Biden urges "fair deal" for striking Hollywood writers
Biden was joined by "American Born Chinese" star Ke Huy Quan during the event, which was tied to the administration's celebration of Asian American Native Hawaiian and Pacific Islander Heritage Month.
WASHINGTON: US President Joe Biden has reacted to the ongoing writers' strike in Hollywood. During the White House screening of the upcoming streaming series 'American Born Chinese', Biden called for fair deal for writers who are on strike, Variety reported.
"Nights like these are a reminder of the power of stories and the importance of treating storytellers with the dignity, respect and value they deserve," Biden stated. "I sincerely hope that the writers strike in Hollywood gets resolved -- and the writers are given the fair deal they deserve, as soon as possible. This is an iconic, meaningful American industry. We need the writers -- and all the workers -- and everyone involved to tell the stories of our nation. And the stories of all of us," he added.
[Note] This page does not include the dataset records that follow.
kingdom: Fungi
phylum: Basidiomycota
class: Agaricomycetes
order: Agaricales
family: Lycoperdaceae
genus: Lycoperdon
The Writers Guild of America, East shared video of the President's comments on Monday evening. Biden was joined by "American Born Chinese" star Ke Huy Quan during the event, which was tied to the administration's celebration of Asian American Native Hawaiian and Pacific Islander Heritage Month.
More than 11,000 members of the Writers Guild of America (WGA) began the strike last week, claiming they aren't paid fairly in the streaming era."Though we negotiated intent on making a fair deal ... the studios' responses to our proposals have been wholly insufficient, given the existential crisis writers are facing," said a statement from the union leadership. "They have closed the door on their labor force and opened the door to writing as an entirely freelance profession. No such deal could ever be contemplated by this membership."
The Alliance of Motion Pictures and Television Producers (AMPTP), which is negotiating on behalf of studio management, responded by saying it was willing to improve on its offer but was not willing to meet some of the union's demands."The primary sticking points are 'mandatory staffing,' and 'duration of employment' -- Guild proposals that would require a company to staff a show with a certain number of writers for a specified period of time, whether needed or not," said the statement from management's negotiating committee. "Member companies remain united in their desire to reach a deal that is mutually beneficial to writers and the health and longevity of the industry, and to avoid hardship to the thousands of employees who depend upon the industry for their livelihoods," it added.